*Stored data*
# # #

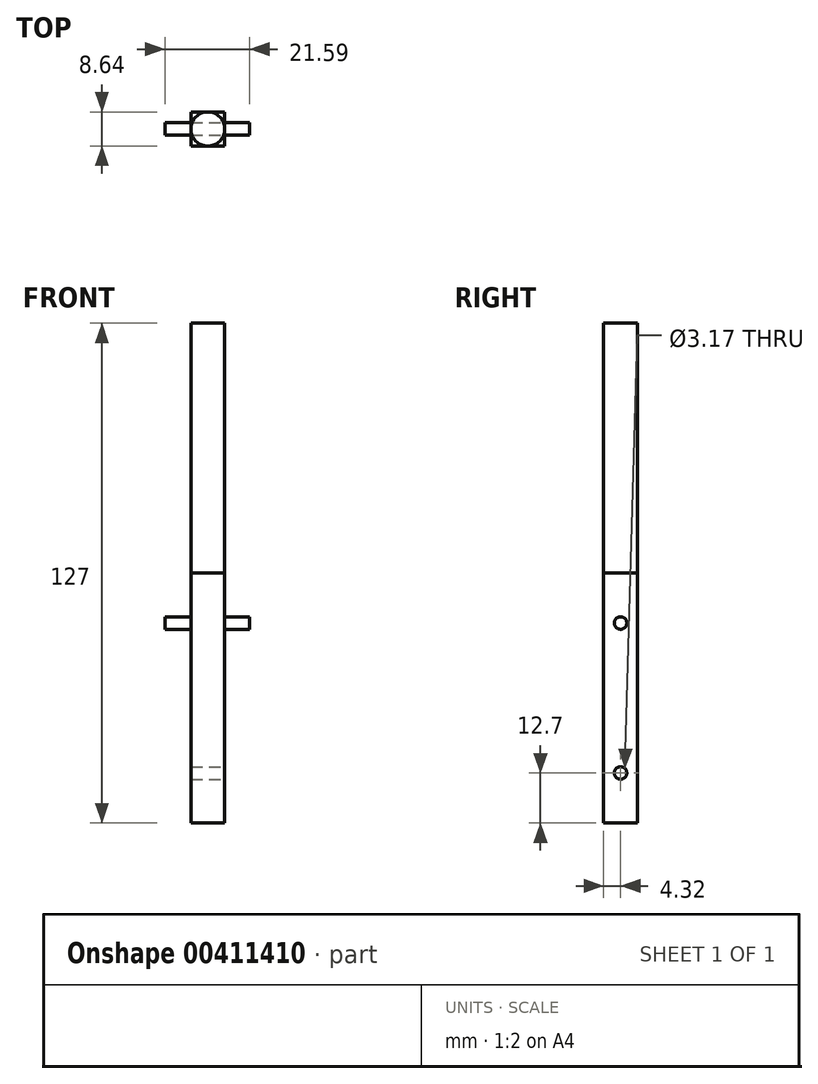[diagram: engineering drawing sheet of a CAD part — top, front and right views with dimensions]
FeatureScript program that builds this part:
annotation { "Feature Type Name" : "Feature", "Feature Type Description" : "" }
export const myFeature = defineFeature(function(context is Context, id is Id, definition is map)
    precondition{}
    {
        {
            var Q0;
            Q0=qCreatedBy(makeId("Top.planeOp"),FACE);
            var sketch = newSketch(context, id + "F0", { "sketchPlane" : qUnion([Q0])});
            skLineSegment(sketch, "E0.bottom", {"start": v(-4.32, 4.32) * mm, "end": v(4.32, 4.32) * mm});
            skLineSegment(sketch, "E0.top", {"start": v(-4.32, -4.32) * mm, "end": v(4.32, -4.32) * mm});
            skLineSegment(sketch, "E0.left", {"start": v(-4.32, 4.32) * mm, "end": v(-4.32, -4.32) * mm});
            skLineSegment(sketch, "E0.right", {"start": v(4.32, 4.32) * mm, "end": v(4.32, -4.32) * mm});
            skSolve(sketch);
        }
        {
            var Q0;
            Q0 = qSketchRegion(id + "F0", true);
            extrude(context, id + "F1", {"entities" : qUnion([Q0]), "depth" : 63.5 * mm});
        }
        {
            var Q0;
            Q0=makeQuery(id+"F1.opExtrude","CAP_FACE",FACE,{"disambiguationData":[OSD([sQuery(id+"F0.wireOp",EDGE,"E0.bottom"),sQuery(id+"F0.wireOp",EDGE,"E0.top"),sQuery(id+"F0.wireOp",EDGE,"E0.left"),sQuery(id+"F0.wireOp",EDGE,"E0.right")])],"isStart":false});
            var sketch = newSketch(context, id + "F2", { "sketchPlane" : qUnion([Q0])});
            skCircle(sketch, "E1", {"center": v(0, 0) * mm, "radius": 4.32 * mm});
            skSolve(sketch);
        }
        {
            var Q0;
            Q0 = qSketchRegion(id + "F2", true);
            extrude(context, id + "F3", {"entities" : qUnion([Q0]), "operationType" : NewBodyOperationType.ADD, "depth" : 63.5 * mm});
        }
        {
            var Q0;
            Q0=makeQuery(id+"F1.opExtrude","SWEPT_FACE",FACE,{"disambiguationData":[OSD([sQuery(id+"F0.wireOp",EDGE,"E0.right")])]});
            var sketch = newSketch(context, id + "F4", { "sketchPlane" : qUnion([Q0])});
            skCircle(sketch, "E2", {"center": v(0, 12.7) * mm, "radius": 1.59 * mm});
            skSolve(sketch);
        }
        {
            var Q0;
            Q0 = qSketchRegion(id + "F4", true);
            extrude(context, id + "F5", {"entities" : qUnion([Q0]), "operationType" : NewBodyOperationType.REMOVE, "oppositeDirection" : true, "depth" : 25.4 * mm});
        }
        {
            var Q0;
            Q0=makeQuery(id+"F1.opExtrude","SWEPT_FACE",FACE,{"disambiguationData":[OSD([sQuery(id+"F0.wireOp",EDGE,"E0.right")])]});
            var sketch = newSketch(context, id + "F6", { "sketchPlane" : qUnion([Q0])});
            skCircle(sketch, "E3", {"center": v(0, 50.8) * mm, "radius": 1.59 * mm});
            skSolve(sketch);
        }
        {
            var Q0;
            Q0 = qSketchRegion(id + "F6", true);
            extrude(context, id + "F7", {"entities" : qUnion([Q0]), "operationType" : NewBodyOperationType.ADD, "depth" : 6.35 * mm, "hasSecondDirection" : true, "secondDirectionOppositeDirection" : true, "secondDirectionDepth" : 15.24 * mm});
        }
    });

# # #

*Description of the task*
Count the lines in the records above that contain the string "sketchPlane". Reply with only the number.

*Solution to the exercise*
4